Over 150 migrant workers who were feeling distressed have contacted HealthServe in the two weeks after it launched its virtual counselling clinic on April 20.
Among these, three workers displayed more severe mental health symptoms that needed the psychiatrist's attention. Two were distressed from recent deaths of their family members back home and bearing the grief and guilt of not being with their families. The third was agitated because he could not understand why he was being transferred from place to place - from the dorm to Singapore Expo to the hospital and then back to the Expo within a short period of time.
"These are only a small portion of those who really need help with mental health issues. We expect a rise in numbers once more people know about this service," said Mr Justin Paul, mental health programme manager at HealthServe, the main charity here with mental health services for migrant workers.
The 150-plus workers have reached out for help via its virtual counselling clinic, 24-hour helpline or through referrals.
There are 284,300 work permit holders in the construction industry and over 18,000 work permit holders in dormitories have been infected with Covid-19.
Some of the symptoms the workers are experiencing include headaches, muscle tension and elevated heart rate. There are also behavioural changes such as losing sleep and crying uncontrollably.
Usually, volunteers who receive training in giving psychological first aid - meant to stabilise emotions - speak with the workers over Zoom sessions. If they spot certain red flags such as the worker talking about ending his life or being overly emotional, the volunteers will refer the worker to a psychiatrist.
The psychiatrist will then make a medical judgment whether to send the worker for treatment or have HealthServe's trained counsellors follow up.

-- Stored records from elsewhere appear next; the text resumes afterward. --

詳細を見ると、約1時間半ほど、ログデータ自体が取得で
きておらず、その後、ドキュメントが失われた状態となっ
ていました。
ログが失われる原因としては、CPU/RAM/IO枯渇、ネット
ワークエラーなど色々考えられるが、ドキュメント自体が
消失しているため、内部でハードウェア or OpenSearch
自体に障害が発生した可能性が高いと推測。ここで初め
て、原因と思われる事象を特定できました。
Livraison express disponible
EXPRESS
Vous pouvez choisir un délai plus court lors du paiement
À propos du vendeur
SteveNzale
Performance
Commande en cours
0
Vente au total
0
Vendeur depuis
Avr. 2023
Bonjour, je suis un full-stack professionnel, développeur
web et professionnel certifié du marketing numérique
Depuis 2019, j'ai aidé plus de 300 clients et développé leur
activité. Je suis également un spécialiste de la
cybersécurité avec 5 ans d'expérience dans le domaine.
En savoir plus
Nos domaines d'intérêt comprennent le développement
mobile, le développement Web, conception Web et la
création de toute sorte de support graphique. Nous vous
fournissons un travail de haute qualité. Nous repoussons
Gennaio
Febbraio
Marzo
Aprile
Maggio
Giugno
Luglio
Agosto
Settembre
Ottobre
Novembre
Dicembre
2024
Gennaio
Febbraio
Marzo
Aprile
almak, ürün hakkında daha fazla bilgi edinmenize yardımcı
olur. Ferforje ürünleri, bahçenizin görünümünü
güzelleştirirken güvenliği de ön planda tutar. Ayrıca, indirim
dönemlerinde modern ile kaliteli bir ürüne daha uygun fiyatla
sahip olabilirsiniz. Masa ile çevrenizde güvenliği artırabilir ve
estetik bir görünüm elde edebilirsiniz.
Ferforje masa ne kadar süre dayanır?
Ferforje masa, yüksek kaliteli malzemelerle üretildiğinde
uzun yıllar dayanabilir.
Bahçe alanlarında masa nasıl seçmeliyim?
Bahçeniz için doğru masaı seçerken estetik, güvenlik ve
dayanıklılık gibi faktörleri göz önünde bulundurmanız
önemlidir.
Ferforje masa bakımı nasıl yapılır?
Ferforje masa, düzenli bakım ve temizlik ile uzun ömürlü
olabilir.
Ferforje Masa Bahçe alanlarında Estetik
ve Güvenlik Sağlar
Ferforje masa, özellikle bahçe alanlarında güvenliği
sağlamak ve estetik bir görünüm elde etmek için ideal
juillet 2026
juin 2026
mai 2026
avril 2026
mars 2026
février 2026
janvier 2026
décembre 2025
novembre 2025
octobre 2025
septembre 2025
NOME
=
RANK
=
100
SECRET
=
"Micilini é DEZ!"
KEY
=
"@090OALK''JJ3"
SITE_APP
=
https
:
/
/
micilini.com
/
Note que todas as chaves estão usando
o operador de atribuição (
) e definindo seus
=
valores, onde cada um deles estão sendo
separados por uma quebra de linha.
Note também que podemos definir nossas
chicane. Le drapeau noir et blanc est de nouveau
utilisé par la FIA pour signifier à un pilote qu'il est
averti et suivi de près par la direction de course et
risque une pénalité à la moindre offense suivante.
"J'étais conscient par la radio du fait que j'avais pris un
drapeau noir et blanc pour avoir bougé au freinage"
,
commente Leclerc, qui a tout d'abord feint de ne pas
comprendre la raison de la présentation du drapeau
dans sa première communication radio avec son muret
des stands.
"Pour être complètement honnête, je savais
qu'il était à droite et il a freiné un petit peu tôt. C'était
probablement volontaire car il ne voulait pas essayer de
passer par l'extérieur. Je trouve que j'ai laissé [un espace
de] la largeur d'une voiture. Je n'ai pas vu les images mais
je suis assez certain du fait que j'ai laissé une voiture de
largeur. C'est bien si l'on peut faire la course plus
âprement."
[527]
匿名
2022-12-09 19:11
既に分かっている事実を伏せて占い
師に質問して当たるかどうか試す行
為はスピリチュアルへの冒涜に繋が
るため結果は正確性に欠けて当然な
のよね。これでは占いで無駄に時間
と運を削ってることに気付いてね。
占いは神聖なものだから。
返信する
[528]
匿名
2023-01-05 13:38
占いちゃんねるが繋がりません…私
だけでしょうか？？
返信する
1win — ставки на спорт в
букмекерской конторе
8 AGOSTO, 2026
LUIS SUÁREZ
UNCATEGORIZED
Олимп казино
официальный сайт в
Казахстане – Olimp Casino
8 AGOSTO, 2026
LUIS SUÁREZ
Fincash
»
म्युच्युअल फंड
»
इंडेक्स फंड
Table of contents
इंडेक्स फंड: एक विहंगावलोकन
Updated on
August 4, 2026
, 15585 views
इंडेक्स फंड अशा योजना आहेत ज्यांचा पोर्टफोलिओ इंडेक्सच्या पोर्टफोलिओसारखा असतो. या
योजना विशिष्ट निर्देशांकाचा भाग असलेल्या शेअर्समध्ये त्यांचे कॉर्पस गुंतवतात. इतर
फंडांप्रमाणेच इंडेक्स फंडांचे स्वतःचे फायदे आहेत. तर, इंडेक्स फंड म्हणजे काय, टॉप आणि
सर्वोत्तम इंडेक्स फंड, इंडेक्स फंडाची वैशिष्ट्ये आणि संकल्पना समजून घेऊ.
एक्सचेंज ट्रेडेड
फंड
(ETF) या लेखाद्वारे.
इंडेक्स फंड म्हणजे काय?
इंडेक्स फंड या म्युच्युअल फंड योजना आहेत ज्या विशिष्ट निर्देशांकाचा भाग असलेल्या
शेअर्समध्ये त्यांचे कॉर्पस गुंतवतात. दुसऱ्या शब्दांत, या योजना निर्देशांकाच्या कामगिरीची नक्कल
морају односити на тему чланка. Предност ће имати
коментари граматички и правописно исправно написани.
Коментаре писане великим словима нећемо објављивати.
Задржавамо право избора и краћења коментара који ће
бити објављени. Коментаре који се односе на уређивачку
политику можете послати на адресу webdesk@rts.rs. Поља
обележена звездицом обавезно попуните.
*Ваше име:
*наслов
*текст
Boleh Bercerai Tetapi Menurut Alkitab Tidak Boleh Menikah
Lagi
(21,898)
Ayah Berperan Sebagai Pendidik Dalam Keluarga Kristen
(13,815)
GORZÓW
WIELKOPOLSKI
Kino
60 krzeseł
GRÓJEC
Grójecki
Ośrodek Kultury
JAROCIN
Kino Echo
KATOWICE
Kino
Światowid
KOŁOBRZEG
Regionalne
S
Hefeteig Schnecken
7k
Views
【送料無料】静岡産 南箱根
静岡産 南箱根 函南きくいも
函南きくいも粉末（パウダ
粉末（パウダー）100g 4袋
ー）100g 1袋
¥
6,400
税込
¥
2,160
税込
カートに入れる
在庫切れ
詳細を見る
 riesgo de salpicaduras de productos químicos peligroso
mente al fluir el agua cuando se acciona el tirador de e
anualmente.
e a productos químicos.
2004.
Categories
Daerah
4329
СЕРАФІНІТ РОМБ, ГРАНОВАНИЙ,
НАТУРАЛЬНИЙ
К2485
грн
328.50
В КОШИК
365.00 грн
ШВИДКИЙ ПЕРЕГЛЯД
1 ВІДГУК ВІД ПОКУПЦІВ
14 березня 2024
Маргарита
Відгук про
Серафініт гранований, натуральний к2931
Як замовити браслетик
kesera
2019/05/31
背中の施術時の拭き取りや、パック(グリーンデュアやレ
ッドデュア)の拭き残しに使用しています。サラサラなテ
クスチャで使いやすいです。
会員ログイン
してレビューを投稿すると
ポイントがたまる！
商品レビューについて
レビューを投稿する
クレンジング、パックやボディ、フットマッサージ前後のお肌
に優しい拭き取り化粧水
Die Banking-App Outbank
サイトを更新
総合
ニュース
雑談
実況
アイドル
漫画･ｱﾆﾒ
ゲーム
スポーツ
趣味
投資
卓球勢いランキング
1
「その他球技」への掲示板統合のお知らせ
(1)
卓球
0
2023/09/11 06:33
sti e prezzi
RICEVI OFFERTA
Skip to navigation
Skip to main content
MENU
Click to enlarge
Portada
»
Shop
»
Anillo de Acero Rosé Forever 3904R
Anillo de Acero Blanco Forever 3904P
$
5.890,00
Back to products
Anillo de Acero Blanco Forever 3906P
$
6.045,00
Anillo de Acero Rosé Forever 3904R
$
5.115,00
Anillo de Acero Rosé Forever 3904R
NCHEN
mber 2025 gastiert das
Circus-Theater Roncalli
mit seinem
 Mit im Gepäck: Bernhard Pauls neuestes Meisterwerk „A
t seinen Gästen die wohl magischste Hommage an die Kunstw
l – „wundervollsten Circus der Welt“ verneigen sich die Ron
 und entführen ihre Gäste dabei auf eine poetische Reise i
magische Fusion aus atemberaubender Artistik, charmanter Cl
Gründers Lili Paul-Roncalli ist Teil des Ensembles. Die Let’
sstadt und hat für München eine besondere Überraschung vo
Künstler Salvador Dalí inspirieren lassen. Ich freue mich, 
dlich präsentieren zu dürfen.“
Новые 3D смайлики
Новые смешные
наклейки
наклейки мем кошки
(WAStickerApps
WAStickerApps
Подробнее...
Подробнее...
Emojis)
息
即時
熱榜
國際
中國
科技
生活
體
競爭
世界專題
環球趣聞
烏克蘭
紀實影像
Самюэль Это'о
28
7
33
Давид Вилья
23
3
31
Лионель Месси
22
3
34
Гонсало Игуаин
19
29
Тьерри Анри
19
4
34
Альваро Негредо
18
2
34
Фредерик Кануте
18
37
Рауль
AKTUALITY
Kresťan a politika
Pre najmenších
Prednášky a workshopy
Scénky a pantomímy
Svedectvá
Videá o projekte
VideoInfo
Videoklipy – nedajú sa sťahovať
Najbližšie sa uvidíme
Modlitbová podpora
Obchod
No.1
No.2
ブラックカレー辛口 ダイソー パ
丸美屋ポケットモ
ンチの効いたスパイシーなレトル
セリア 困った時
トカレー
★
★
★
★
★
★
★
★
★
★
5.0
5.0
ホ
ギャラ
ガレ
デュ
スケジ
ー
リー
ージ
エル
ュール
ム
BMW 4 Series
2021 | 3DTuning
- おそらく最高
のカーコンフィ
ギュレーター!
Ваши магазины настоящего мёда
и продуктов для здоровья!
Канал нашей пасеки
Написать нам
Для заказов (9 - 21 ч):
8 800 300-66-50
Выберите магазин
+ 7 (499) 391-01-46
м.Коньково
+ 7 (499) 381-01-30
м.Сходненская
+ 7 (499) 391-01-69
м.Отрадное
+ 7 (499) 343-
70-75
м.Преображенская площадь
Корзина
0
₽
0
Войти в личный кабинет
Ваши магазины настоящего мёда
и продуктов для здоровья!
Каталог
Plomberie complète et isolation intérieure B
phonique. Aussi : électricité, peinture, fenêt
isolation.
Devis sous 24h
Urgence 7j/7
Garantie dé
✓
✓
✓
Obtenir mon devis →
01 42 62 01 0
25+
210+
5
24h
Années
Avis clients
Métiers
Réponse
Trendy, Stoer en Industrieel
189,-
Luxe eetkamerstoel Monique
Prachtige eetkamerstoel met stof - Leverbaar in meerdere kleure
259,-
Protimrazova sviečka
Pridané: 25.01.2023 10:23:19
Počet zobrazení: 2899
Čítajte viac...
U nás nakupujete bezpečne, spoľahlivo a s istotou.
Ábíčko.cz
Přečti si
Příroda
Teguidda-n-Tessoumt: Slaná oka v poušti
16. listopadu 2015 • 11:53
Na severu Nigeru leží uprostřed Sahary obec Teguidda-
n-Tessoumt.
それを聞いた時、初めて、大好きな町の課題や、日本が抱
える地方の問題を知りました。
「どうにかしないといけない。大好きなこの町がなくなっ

Mr Paul said some of the top issues affecting the workers' mental health include having the right type of food. "This may seem like a petty thing or a preference thing but imagine you have to eat unfamiliar cuisine for one whole week, your stomach won't be able to take it. This in turn affects their physical and mental health," he said.
Other aspects they are anxious about include whether they are paid or not as many have incurred debts to come to Singapore. Mr Paul said there would be an even greater need for mental health support post-Covid-19 as that is when these workers will face the pressure of adjusting back to work due to likely tighter deadlines from delayed projects or of not having a job to keep their family afloat back home.
Said Mr Paul: "Besides having access to doctors, they should also have access to psychiatrists and counsellors as mental and physical health are intertwined."